2.6. Azioni nelle verifiche agli stati limite

Le verifiche agli stati limite devono essere eseguite per tutte le più gravose condizioni di carico che possono agire sulla struttura, valutando gli effetti delle combinazioni definite nel § 2.5.3.

2.6.1. Stati limite ultimi

Nelle verifiche agli stati limite ultimi si distinguono:

  • EQU: lo stato limite di equilibrio come corpo rigido.
  • STR: lo stato limite di resistenza della struttura compresi gli elementi di fondazione.
  • GEO: lo stato limite di resistenza del terreno.

Fatte salve tutte le prescrizioni fornite nei capitoli successivi delle presenti norme, la Tab. 2.6.I riporta i valori dei coefficienti parziali γF da assumersi per la determinazione degli effetti delle azioni nelle verifiche agli stati limite ultimi.

Per le verifiche nei confronti dello stato limite ultimo di equilibrio come corpo rigido (EQU) si utilizzano i coefficienti gammaF riportati nella colonna EQU della Tabella 2.6.I.

Per la progettazione di componenti strutturali che non coinvolgano azioni di tipo geotecnico, le verifiche nei confronti degli stati limite ultimi strutturali (STR) si eseguono adottando i coefficienti gammaF riportati nella colonna A1 della Tabella 2.6.I.

Per la progettazione di elementi strutturali che coinvolgano azioni di tipo geotecnico (plinti, platee, pali, muri di sostegno, …) le verifiche nei confronti degli stati limite ultimi strutturali (STR) e geotecnici (GEO) si eseguono adottando due possibili approcci progettuali, fra loro alternativi.
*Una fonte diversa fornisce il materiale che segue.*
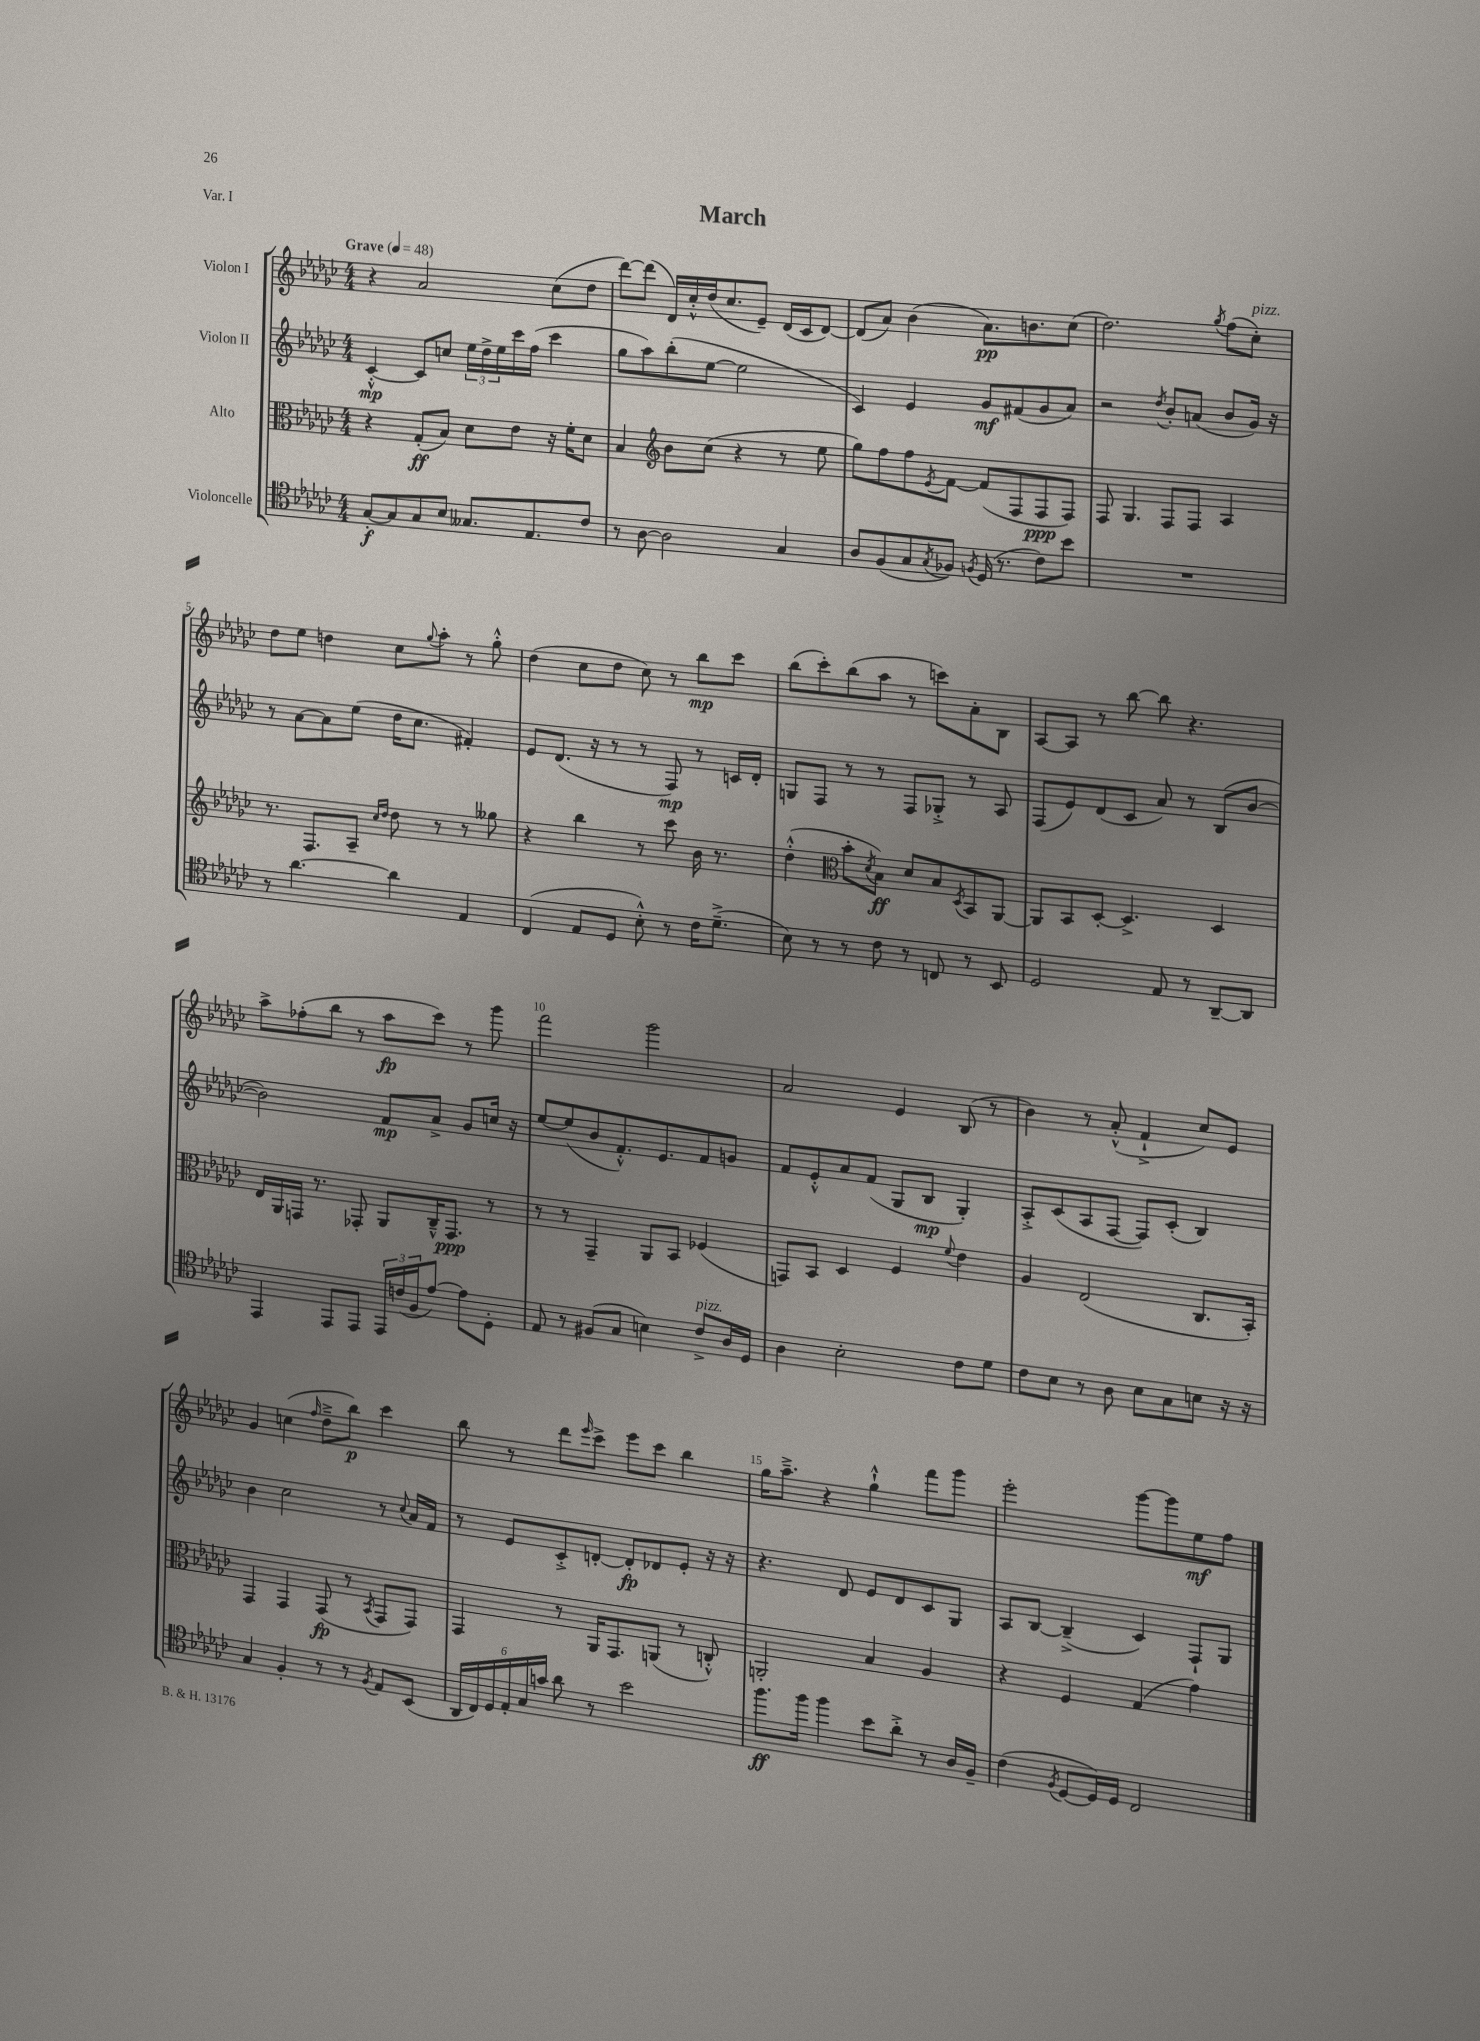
\header { title = "March" piece = "Var. I" }
<<
\new StaffGroup <<
\new Staff = "s0" \with { instrumentName = "Violon I" } {
    \clef treble \key ges \major \numericTimeSignature \time 4/4 \tempo "Grave" 4 = 48
    r4 aes'2 ces''8( des''8 |
    des'''8~) des'''8( des'16) ces''16-.-^ des''16( ces''8. ees'8--) des'16( ces'16 des'8~) |
    des'8( aes'8) bes'4( aes'8.\pp) b'8. ces''8( |
    des''2.) \acciaccatura { ges''8 } f''8( ces''8-.^\markup { \italic "pizz." }) |
    des''8 ees''8 d''4 ces''8 \appoggiatura { ges''8 } aes''8-. r8 ges''8-.-^ |
    des''4( ces''8 des''8 ces''8) r8 bes''8\mp ces'''8 |
    bes''8( ces'''8-.) bes''8( aes''8 r8 c'''8) aes'8-. bes8 |
    aes8~ aes8 r8 bes''8~ bes''8 r4. |
    aes''8-> fes''8-.( bes''8 r8 aes''8\fp ces'''8) r8 ges'''8 |
    f'''2 ges'''2 |
    aes'2 ees'4 bes8( r8 |
    bes'4) r8 aes'8-.-^( f'4-!-> ces''8) ees'8 |
    ges'4 c''4( \grace { f''16 } des''8---> bes''8\p) ces'''4 |
    bes''8 r8 des'''8 \grace { ees'''16 } ces'''8-> ees'''8 ces'''8 bes''4 |
    ges''16 aes''8.---> r4 ges''4-!-^ f'''8 ges'''8 |
    ees'''2-. ges'''8~ ges'''8 ees''8\mf f''8 \bar "|." |
}
\new Staff = "s1" \with { instrumentName = "Violon II" } {
    \clef treble \key ges \major \numericTimeSignature \time 4/4
    ces'4~-.-^\mp ces'8 c''8 \tuplet 3/2 { ees''16 des''16-> ees''16 } ces'''16 f''16( ces'''4 |
    ges''8 aes''8) bes''8-.( ees''8~ ees''2 |
    ces'4) ees'4 ges'8\mf fis'8( ges'8 aes'8) |
    r2 \acciaccatura { des''8 } bes'8-. a'8( bes'8 ges'16) r16 |
    r8 aes'8~ aes'8 ees''8( des''16 ces''8. fis'4-.) |
    ees'8 des'8.( r16 r8 r8 f8\mp) r8 c'16 des'16-. |
    g8 f8 r8 r8 f8 ges8-.-> r8 aes8 |
    f8( ees'8) des'8( ces'8 aes'8) r8 bes8( bes'8~ |
    bes'2) f'8\mp aes'8-> ges'8 c''16 r16 |
    ees''8~ ees''8( bes'8 f'8.-.-^) ees'8. f'8 g'8 |
    f'8 ees'8-.-^ aes'8 f'8( ges8 bes8\mp ges4-.) |
    aes8-.-> ces'8( aes8 f8~ f8) ces'8-.( bes4) |
    bes'4 ces''2 r8 \appoggiatura { ces''8 } aes'16 f'16 |
    r8 ees'8 ces'8-.-> d'8~-. d'8-.\fp des'8 ees'8-. r16 r16 |
    r4. des'8 ees'8 des'8 ces'8 ges8 |
    aes8 bes8~ bes4--->( ces'4) f8-! ges8 \bar "|." |
}
\new Staff = "s2" \with { instrumentName = "Alto" } {
    \clef alto \key ges \major \numericTimeSignature \time 4/4
    r4 ges8-.\ff( bes8) des'8 ees'8 r16 f'16-. des'8 |
    bes4 \clef treble bes'8 ces''8( r4 r8 ees''8 |
    ges''8) f''8 f''8 \acciaccatura { ees'8 } f'8~ f'8( f8 f8\ppp f8) |
    f8 ges4. f8 f8 aes4 |
    r8. f8. aes8-- \grace { ces''16 des''16 } des''8 r8 r8 geses''8 |
    r4 bes''4 r8 ces'''8 bes'16 r8. |
    des''4-.-^( \clef alto bes'8-. \acciaccatura { des'8 } bes8\ff) des'8 bes8 \acciaccatura { des8 } bes,8 aes,8~ |
    aes,8 bes,8 des8~-. des4.-> des4 |
    ees16 aes,16 g,16 r8. ges,8-. aes,8 ces16---^ ges,8.\ppp r8 |
    r8 r8 ges,4-- aes,8 bes,8 fes4( |
    g,8) bes,8 des4 f4 \appoggiatura { f'8 } ees'4 |
    aes4 ees2( ces8. bes,16-.) |
    ges,4 ges,4 ges,8\fp( r8 \acciaccatura { bes,8 } ges,8 ges,8) |
    ges,4 r8 aes,16 ges,8. a,8( r8 c8-.-^) |
    a,2-. bes4 aes4 |
    r4 f4 ges4( ges'4) \bar "|." |
}
\new Staff = "s3" \with { instrumentName = "Violoncelle" } {
    \clef tenor \key ges \major \numericTimeSignature \time 4/4
    ges8~-.\f ges8 ges8 bes8 geses8. ees8. ces'8 |
    r8 aes8~ aes2 ges4 |
    aes8 f8( ges8 \acciaccatura { ges8 } fes8) \acciaccatura { f8 } des16( r8. ces'8) bes'8 |
    R1 |
    r8 aes'4.~ aes'4 ees4 |
    ces4( ees8 des8 bes8-.-^) r8 ces'16 des'8.--->( |
    bes8) r8 r8 ces'8 r8 c8 r8 bes,8 |
    des2 ees8 r8 aes,8~-- aes,8 |
    ees,4 ees,8 ees,8 \tuplet 3/2 { ees,16 c'16( f16 } ees'8~) ees'8 des8-. |
    ees8 r8 fis8( ges8 b4) ces'8->^\markup { \italic "pizz." } aes16 des16 |
    aes4 bes2-. ces'8 des'8 |
    ces'8 bes8 r8 aes8 bes8 ges8 b8 r16 r16 |
    ges4 f4-. r8 r8 \acciaccatura { f8 } ees8 bes,8( |
    \tuplet 6/4 { aes,16 ces16) des16 ees16-. ges16 g'16 } aes'8 r8 bes'2 |
    f''8.\ff f''16 f''4 bes'8 aes'8-.-> r8 aes16 f16-- |
    ces'4( \acciaccatura { f8 } des8~ des16) des16 ces2 \bar "|." |
}
>>
>>
\layout { \context { \Score \override BarNumber.break-visibility = ##(#f #t #t) barNumberVisibility = #(every-nth-bar-number-visible 5) } }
Nell’Approccio 1, le verifiche si conducono con due diverse combinazioni di gruppi di coefficienti parziali, rispettivamente definiti per le azioni (γF), per la resistenza dei materiali (γM) e, eventualmente, per la resistenza globale del sistema (γR). Nella Combinazione 1 dell’Approccio 1, per le azioni si impiegano i coefficienti γF riportati nella colonna A1 della Tabella 2.6.I. Nella Combinazione 2 dell’Approccio 1, si impiegano invece i coefficienti γF riportati nella colonna A2. In tutti i casi, sia nei confronti del dimensionamento strutturale, sia per quello geotecnico, si deve utilizzare la combinazione più gravosa fra le due precedenti.

Nell’Approccio 2 si impiega un’unica combinazione dei gruppi di coefficienti parziali definiti per le Azioni (γF), per la resistenza dei materiali (γM) e, eventualmente, per la resistenza globale (γR). In tale approccio, per le azioni si impiegano i coefficienti γF riportati nella colonna A1.

I coefficienti gammaM e gammaR sono definiti nei capitoli successivi.

Nella Tab. 2.6.I il significato dei simboli è il seguente:

  • γG1 coefficiente parziale dei carichi permanenti G1;
  • γG2 coefficiente parziale dei carichi permanenti non strutturali G2;
  • γQi coefficiente parziale delle azioni variabili Q.

Nel caso in cui l’azione sia costituita dalla spinta del terreno, per la scelta dei coefficienti parziali di sicurezza valgono le indicazioni riportate nel Capitolo 6.

Il coefficiente parziale della precompressione si assume pari a γP = 1,0.

Altri valori di coefficienti parziali sono riportati nei capitoli successivi con riferimento a particolari azioni specifiche.

2.6.2. Stati limite di esercizio

Le verifiche agli stati limite di esercizio riguardano le voci riportate al § 2.2.2.

Nel Capitolo 4, per le condizioni non sismiche, e nel Capitolo 7, per le condizioni sismiche, sono date specifiche indicazioni sulle verifiche in questione, con riferimento ai diversi materiali strutturali.